=== DATA SECTION ===

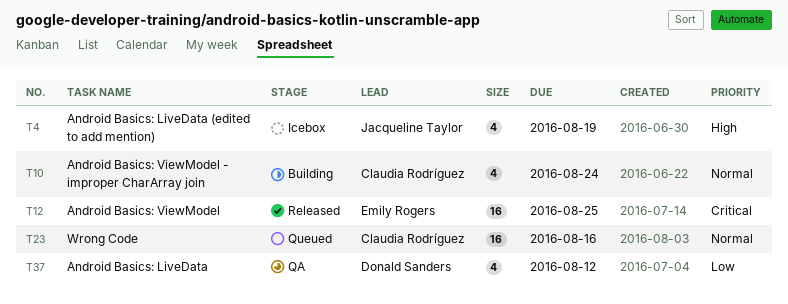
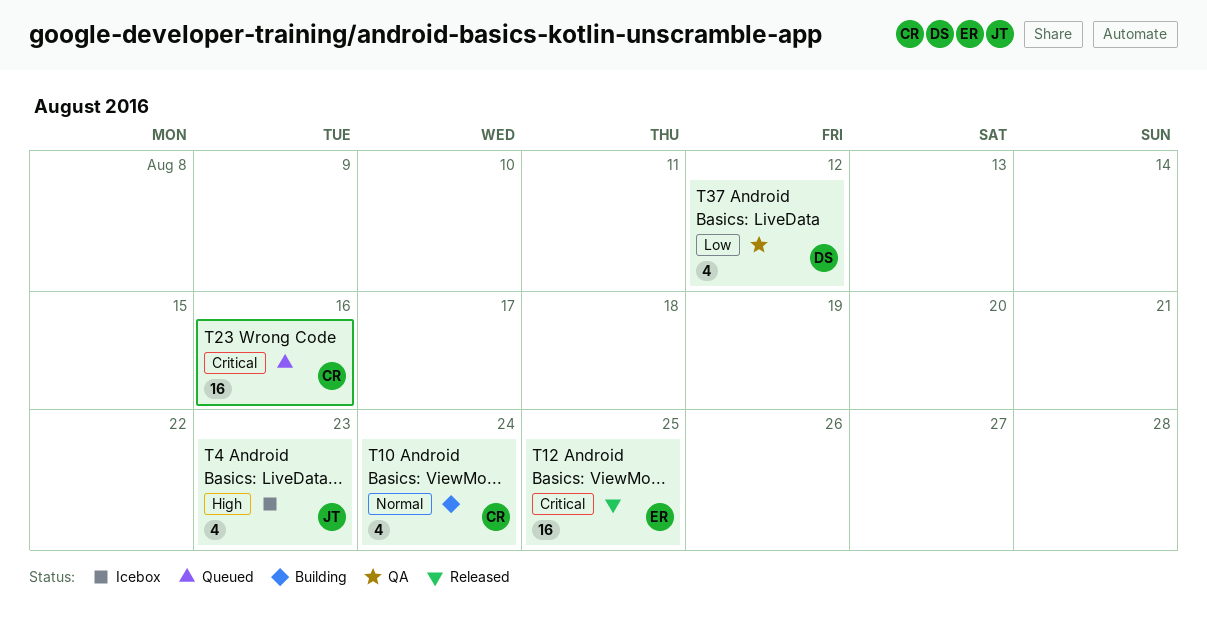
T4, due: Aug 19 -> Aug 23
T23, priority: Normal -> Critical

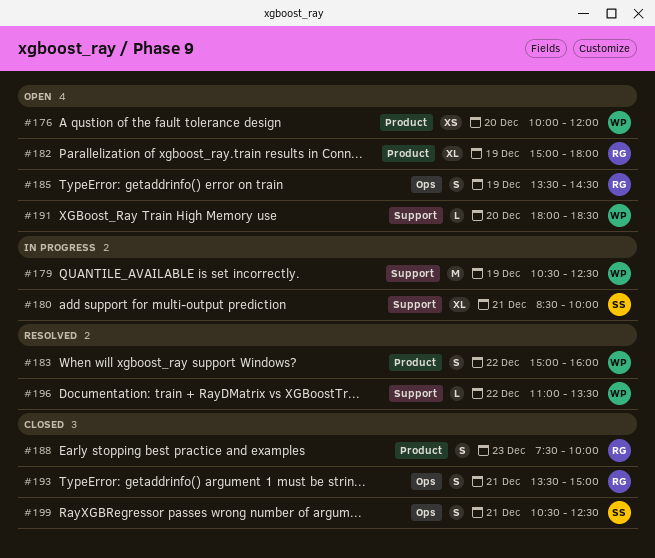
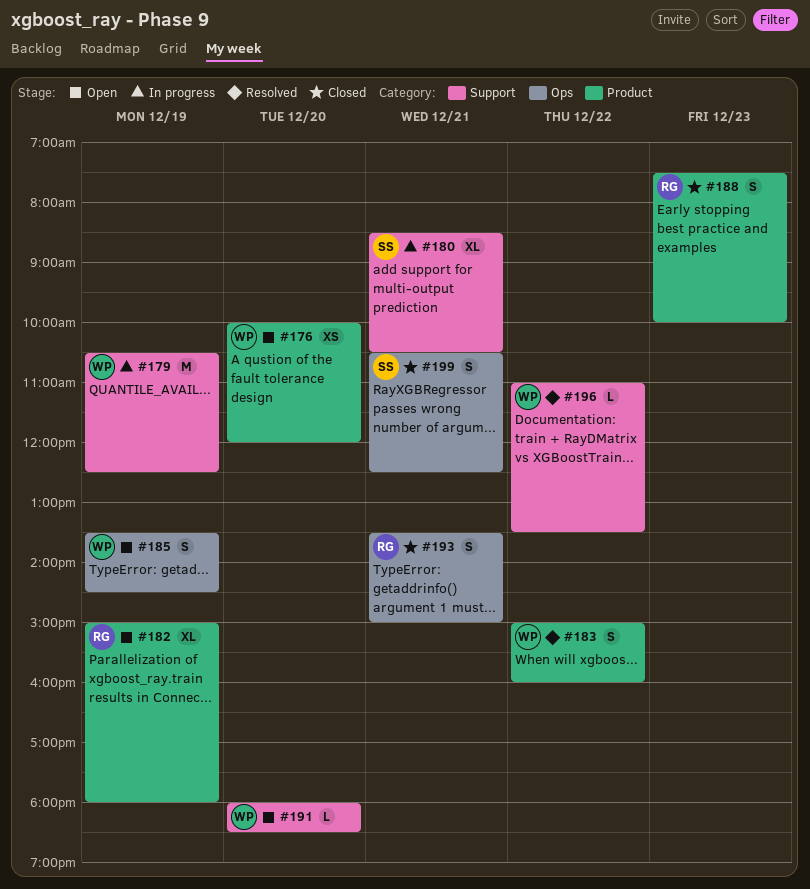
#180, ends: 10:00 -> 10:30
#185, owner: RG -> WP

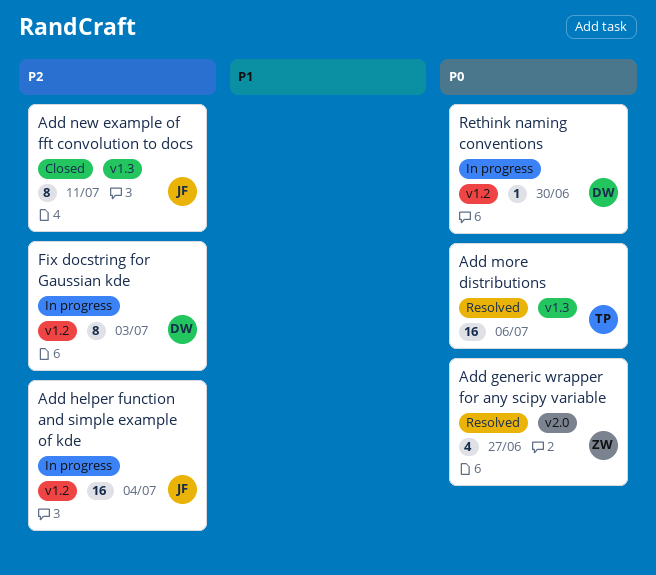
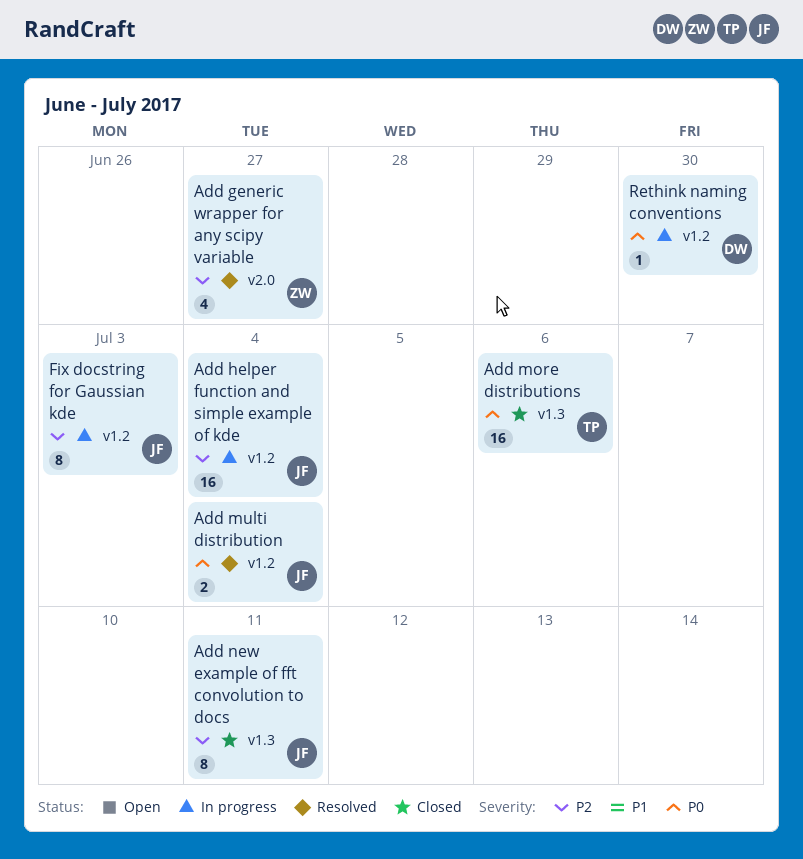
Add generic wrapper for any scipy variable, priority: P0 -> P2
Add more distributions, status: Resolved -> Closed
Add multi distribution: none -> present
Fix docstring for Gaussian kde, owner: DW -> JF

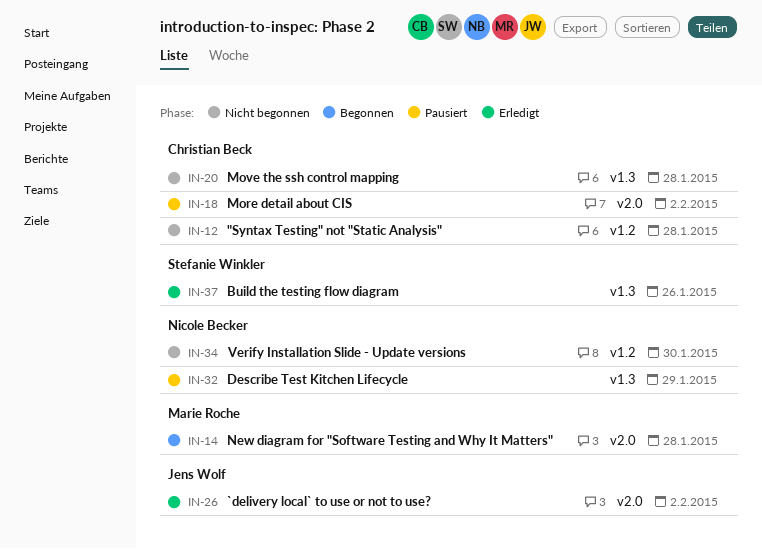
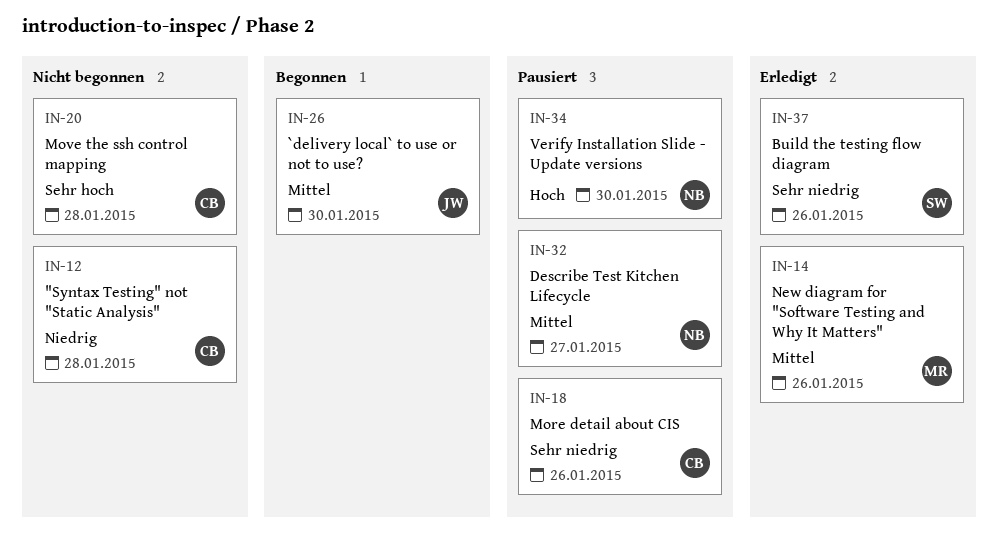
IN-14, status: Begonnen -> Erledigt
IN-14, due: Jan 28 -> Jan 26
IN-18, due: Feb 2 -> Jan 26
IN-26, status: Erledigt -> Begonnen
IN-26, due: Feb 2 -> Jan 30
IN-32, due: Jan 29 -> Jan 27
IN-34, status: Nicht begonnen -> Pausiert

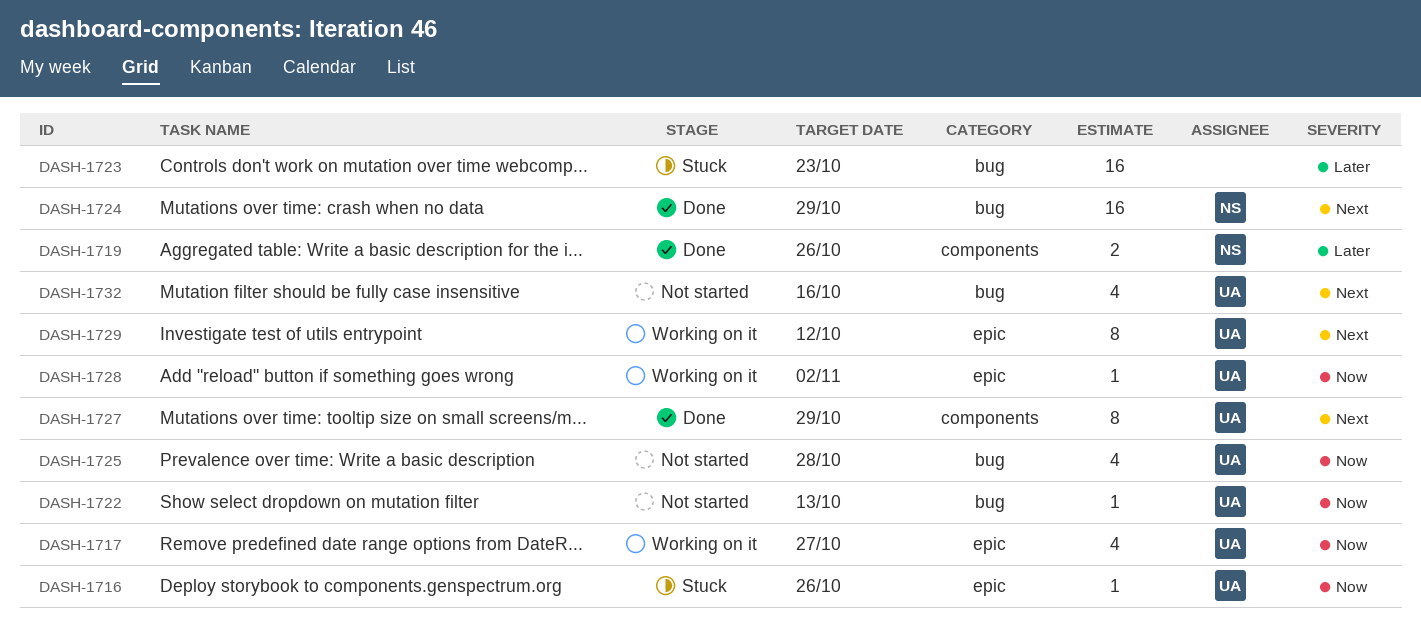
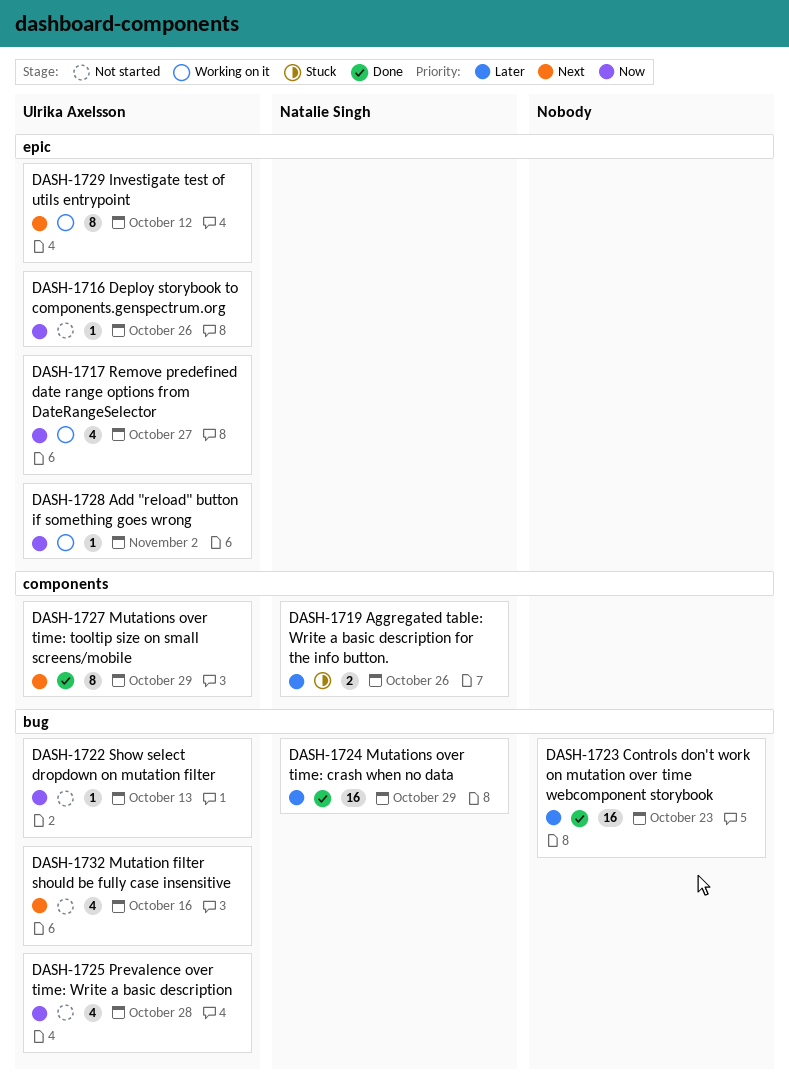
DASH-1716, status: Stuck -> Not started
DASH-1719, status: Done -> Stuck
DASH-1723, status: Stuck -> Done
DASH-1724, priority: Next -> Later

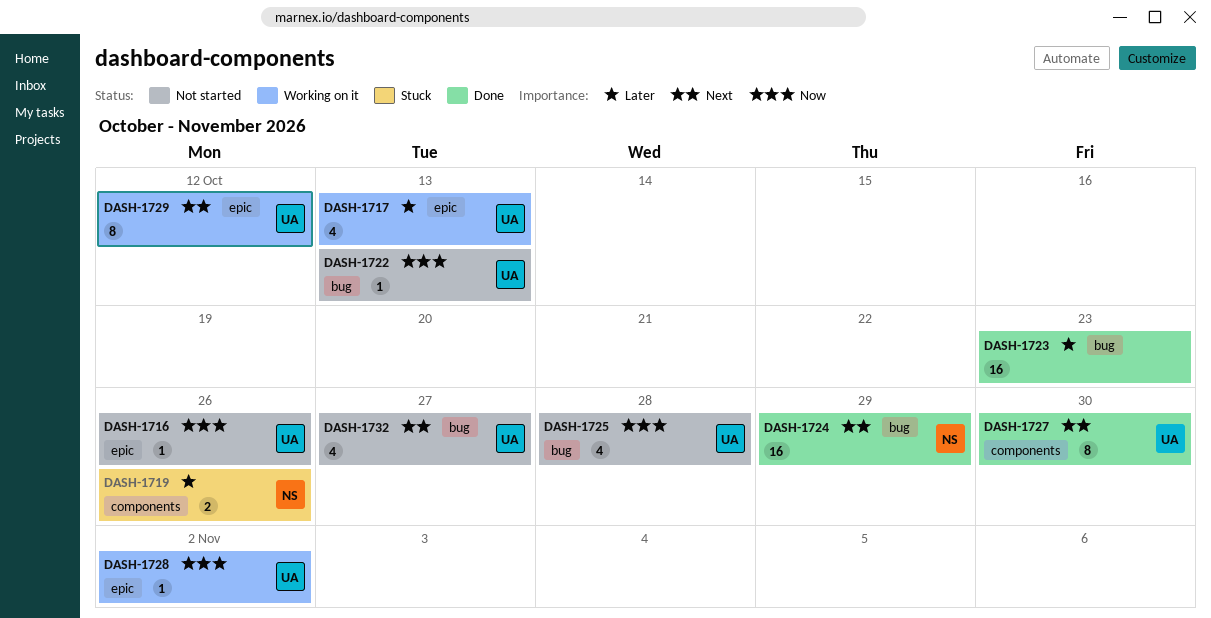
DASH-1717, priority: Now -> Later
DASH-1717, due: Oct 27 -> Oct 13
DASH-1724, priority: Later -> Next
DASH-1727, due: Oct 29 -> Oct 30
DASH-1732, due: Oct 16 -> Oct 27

===

Once the pictures are set aside, repeat the data above exactly.

RESPONSE AREA:
T4, due: Aug 19 -> Aug 23
T23, priority: Normal -> Critical

#180, ends: 10:00 -> 10:30
#185, owner: RG -> WP

Add generic wrapper for any scipy variable, priority: P0 -> P2
Add more distributions, status: Resolved -> Closed
Add multi distribution: none -> present
Fix docstring for Gaussian kde, owner: DW -> JF

IN-14, status: Begonnen -> Erledigt
IN-14, due: Jan 28 -> Jan 26
IN-18, due: Feb 2 -> Jan 26
IN-26, status: Erledigt -> Begonnen
IN-26, due: Feb 2 -> Jan 30
IN-32, due: Jan 29 -> Jan 27
IN-34, status: Nicht begonnen -> Pausiert

DASH-1716, status: Stuck -> Not started
DASH-1719, status: Done -> Stuck
DASH-1723, status: Stuck -> Done
DASH-1724, priority: Next -> Later

DASH-1717, priority: Now -> Later
DASH-1717, due: Oct 27 -> Oct 13
DASH-1724, priority: Later -> Next
DASH-1727, due: Oct 29 -> Oct 30
DASH-1732, due: Oct 16 -> Oct 27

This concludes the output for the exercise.